Comments: Easy to use and colour codes words by CEFR level. However, it always opts for the most common form/meaning of a word and doesn’t recognize phrases. If you hover over a word, it does at least show different CEFR options for different parts of speech, e.g. hovering over feel, you get a box showing v=A1 n=B2. You can also double-click on any of the words in your text to go direct to the dictionary entry which is useful for quickly checking the CEFR label against different meanings. It also has options to create word lists and activities from texts, but given the shortcomings, I wouldn’t be inclined to use them without heavy editing.
Free via: https://www.vocabkitchen.com/profile
Word lists: It shows words on the AWL and NAWL (New Academic Word List). It also claims to show words by CEFR level, but I can’t find out what word list it’s using which for me is a bit of a red flag.
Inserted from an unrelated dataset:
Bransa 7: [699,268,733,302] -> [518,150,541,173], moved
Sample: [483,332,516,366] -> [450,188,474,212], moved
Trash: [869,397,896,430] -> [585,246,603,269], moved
Comments: It’s intuitive and easy to use, but again doesn’t account for different meanings or phrases. I believe it has more options if you register and sign in which I haven’t tried out.
Free but you need to register via: https://papyrus.edia.nl/
Word lists: This site is based on a mix of experts’/teachers’ assessments of the level of texts and AI.
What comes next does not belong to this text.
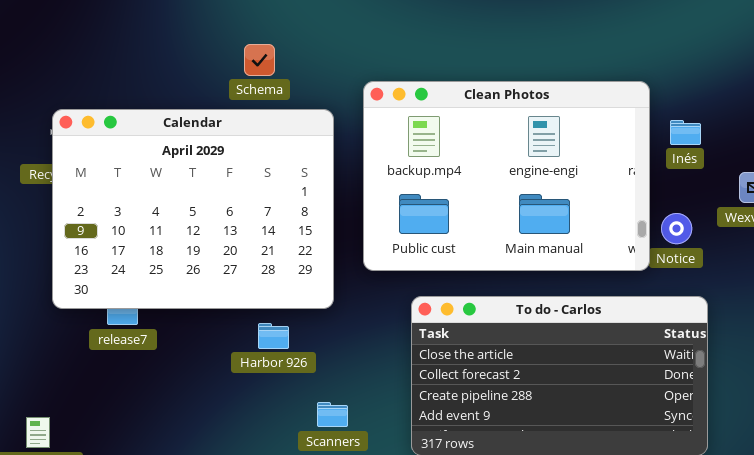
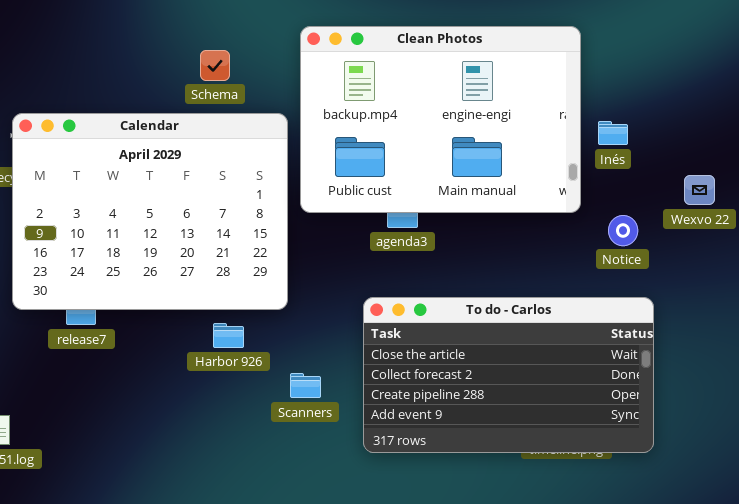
Clean Photos: [363,81,650,271] -> [300,26,581,213], moved
Inés: [670,120,701,145] -> [598,121,628,145], moved
Scanners: [317,402,348,427] -> [290,373,321,398], moved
Comments: Quite a nice interface, but it seems to skip quite a few words in your input text - not just function words, but you can see below it completely ignores the phrasal verb end up. And as above, doesn’t deal with different meanings or phrases.
Free via: https://www.lextutor.ca/vp/
Word Lists: Originally designed for corpus geeks, the main focus for this tool is around corpus frequencies and the AWL. It does now include a CEFR option, but reading through the blurb, the CEFR levels seem to be based on some very old (1990) word lists published by Cambridge way back before this became a properly researched area, so I’m not sure how useful they are.
Comments: A horrible user interface, still really for geeks only. It's so messy, I couldn't even get a meaningful screenshot.
Pearson/GSE Text Analyzer
Word lists: based on Pearson’s own Global Scale of English (GSE) lists
Comments: I hesitated to even include
this as it’s just plain weird – unless I’ve missed something. It calculates an
overall level for your text but doesn’t show the level of individual words. It
does highlight words that it judges to be ‘above level’, but the choices seem
to be a bit random. It pegged my sample text at B1+, then picked out poorly and passing as above level, ignoring asymptomatic.